In the entries below, which lines run from the one containing "2- Levanta el" to the one containing "güçlendirebilmek adına çalışan"? Copy exactly those lines, ends included, and no others.

Records from a collection
★ ★ ★ ★ ★

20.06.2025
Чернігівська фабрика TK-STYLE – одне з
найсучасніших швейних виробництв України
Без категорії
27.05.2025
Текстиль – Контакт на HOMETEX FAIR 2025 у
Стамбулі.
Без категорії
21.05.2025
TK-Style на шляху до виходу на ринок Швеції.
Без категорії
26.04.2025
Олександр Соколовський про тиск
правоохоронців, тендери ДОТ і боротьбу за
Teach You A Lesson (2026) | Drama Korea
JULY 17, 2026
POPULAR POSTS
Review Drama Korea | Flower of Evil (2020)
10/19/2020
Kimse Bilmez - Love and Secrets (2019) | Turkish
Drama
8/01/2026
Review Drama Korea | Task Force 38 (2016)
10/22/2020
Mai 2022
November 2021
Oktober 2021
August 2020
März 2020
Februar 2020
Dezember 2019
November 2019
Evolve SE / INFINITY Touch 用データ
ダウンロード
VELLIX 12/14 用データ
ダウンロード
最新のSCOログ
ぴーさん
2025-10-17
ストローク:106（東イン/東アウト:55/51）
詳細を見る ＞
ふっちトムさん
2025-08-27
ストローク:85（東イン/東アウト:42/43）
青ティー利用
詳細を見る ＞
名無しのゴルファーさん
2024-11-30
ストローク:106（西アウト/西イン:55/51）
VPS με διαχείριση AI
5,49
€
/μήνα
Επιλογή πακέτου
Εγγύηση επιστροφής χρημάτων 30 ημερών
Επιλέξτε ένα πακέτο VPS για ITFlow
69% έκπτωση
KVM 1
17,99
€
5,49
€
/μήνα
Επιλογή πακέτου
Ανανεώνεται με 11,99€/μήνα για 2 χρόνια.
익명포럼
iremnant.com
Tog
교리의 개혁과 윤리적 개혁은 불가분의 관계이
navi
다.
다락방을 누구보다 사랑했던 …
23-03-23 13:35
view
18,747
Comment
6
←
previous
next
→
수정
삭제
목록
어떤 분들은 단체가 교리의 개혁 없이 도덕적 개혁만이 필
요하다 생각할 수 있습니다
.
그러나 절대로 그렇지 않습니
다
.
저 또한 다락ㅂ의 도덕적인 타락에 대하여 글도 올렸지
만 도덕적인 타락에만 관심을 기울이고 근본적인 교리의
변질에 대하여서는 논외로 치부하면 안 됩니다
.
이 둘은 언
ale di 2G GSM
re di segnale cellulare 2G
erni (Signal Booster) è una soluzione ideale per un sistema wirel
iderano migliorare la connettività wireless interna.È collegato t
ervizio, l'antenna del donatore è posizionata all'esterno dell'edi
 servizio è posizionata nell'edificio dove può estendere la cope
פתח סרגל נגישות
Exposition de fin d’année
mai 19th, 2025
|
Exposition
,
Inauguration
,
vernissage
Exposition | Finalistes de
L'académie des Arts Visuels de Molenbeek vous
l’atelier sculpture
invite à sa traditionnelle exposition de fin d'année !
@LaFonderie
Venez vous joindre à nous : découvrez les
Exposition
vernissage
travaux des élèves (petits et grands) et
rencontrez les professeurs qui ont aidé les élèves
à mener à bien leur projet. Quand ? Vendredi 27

★ ★ ★ ★ ★

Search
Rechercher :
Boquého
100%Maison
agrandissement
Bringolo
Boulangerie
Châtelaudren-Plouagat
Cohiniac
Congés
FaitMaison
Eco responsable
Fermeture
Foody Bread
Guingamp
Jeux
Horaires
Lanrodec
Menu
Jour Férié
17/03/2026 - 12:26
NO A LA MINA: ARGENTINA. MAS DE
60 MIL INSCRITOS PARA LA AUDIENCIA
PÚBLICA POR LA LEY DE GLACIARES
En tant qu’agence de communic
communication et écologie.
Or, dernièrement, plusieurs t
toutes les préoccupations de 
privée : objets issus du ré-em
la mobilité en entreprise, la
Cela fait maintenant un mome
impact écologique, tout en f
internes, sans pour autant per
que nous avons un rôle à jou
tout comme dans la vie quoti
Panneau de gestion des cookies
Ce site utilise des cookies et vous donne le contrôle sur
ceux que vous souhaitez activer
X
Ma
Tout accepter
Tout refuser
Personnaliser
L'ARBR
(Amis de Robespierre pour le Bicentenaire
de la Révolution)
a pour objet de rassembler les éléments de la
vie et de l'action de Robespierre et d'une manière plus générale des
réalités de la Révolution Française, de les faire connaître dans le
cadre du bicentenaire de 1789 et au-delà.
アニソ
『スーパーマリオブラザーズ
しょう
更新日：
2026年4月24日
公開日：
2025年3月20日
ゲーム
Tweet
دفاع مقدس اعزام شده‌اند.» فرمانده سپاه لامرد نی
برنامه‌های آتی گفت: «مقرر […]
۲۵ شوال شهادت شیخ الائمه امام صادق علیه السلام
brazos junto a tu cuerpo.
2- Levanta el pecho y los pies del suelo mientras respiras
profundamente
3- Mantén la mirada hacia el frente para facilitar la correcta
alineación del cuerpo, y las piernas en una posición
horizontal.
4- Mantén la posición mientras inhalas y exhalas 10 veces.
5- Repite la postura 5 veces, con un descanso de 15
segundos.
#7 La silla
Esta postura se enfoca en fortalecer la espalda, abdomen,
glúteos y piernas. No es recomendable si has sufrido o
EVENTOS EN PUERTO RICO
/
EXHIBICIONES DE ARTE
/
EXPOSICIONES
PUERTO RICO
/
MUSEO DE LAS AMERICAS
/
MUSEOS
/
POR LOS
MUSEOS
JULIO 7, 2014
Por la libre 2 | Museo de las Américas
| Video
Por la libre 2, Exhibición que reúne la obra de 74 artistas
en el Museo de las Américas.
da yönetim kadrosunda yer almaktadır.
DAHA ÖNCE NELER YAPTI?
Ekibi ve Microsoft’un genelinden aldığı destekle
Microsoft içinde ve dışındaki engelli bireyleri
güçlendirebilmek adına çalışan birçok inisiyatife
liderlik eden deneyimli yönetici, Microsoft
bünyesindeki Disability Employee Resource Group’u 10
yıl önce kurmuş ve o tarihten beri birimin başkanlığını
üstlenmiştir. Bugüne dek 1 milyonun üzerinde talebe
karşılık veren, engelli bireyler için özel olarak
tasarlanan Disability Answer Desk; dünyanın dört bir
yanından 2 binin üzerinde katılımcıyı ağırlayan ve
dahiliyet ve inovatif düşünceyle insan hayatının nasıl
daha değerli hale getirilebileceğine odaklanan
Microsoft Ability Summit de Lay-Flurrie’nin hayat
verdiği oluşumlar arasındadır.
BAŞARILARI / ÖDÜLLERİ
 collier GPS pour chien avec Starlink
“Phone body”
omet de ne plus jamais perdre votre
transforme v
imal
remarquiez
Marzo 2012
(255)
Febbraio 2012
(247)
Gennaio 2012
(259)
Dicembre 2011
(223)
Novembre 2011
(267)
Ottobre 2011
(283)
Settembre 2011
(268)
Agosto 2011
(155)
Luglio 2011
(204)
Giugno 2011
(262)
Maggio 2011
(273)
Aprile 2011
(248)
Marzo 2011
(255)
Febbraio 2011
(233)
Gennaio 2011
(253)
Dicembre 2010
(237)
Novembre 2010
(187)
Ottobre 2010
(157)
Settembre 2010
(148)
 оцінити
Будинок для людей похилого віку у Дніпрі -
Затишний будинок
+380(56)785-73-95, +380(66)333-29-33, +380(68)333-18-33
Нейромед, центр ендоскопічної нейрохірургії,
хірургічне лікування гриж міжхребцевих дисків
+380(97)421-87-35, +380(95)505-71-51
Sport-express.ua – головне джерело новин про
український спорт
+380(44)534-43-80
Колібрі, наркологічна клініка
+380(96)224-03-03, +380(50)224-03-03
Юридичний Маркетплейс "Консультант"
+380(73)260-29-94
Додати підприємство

★ ★ ★ ★ ★

● **RESULT BELOW**
2- Levanta el pecho y los pies del suelo mientras respiras
profundamente
3- Mantén la mirada hacia el frente para facilitar la correcta
alineación del cuerpo, y las piernas en una posición
horizontal.
4- Mantén la posición mientras inhalas y exhalas 10 veces.
5- Repite la postura 5 veces, con un descanso de 15
segundos.
#7 La silla
Esta postura se enfoca en fortalecer la espalda, abdomen,
glúteos y piernas. No es recomendable si has sufrido o
EVENTOS EN PUERTO RICO
/
EXHIBICIONES DE ARTE
/
EXPOSICIONES
PUERTO RICO
/
MUSEO DE LAS AMERICAS
/
MUSEOS
/
POR LOS
MUSEOS
JULIO 7, 2014
Por la libre 2 | Museo de las Américas
| Video
Por la libre 2, Exhibición que reúne la obra de 74 artistas
en el Museo de las Américas.
da yönetim kadrosunda yer almaktadır.
DAHA ÖNCE NELER YAPTI?
Ekibi ve Microsoft’un genelinden aldığı destekle
Microsoft içinde ve dışındaki engelli bireyleri
güçlendirebilmek adına çalışan birçok inisiyatife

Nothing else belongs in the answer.